There are blasphemous actions as well as blasphemous words: all unloving, cruel deeds are acted blasphemy.
Mr. Carson left the house. And John Barton lay on the ground as one dead.
They lifted him up, and almost hoping that that deep trance might be to him the end of all earthly things, they bore him to his bed.
For a time they listened with divided attention to his faint breathings; for in each hasty hurried step that echoed in the street outside, they thought they heard the approach of the officers of justice.

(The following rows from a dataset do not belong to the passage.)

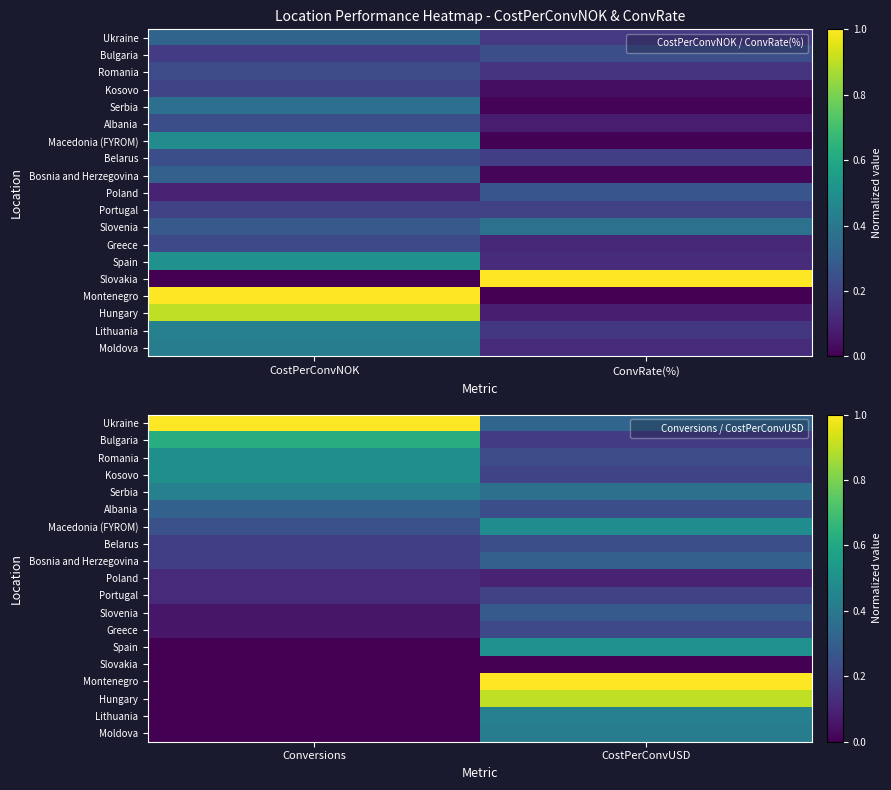

How many series are shown in this chart?

19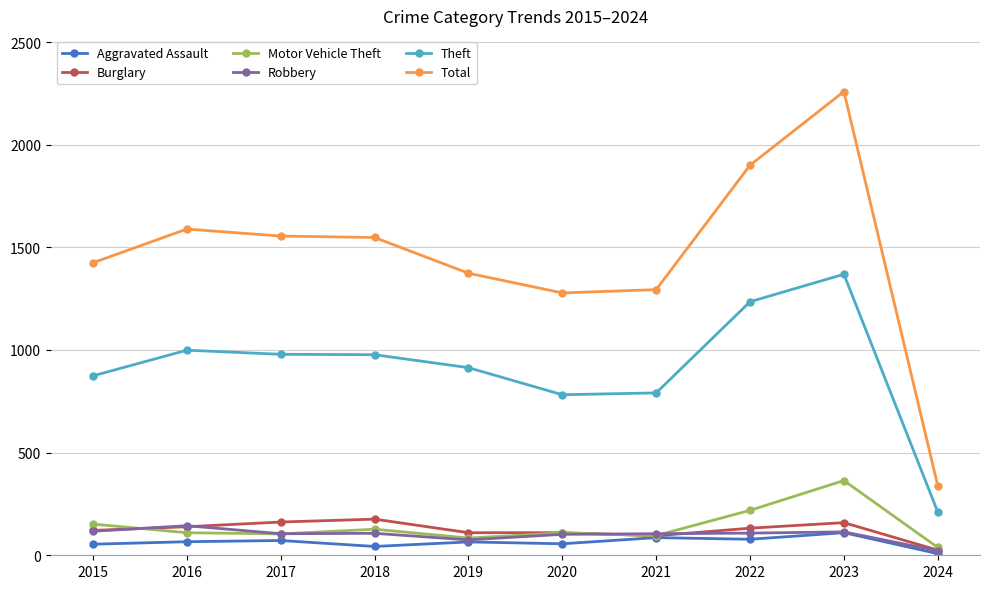

Count the number of data series in this chart.

6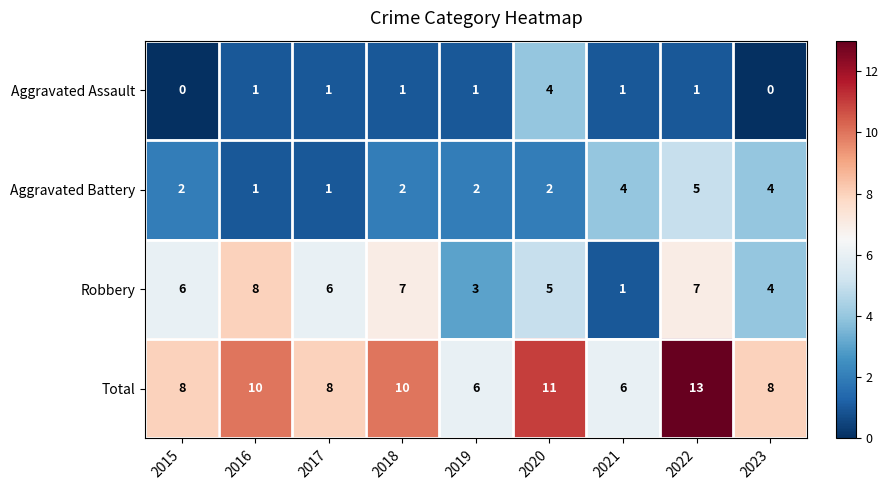

What is the average value of the Total series?

9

When Mr. Carson left the house he was dizzy with agitation; the hot blood went careering through his frame. He could not see the deep blue of the night-heavens for the fierce pulses which throbbed in his head. And partly to steady and calm himself, he leaned against a railing, and looked up into those calm majestic depths with all their thousand stars.
And by-and-by his own voice returned upon him, as if the last words he had spoken were being uttered through all that infinite space; but in their echoes there was a tone of unutterable sorrow.
"Let my trespasses be unforgiven, so that I may have vengeance for my son's murder."
He tried to shake off the spiritual impression made by this imagination. He was feverish and ill,—and no wonder.
So he turned to go homewards; not, as he had threatened, to the police-office. After all (he told himself), that would do in the morning. No fear of the man's escaping, unless he escaped to the grave.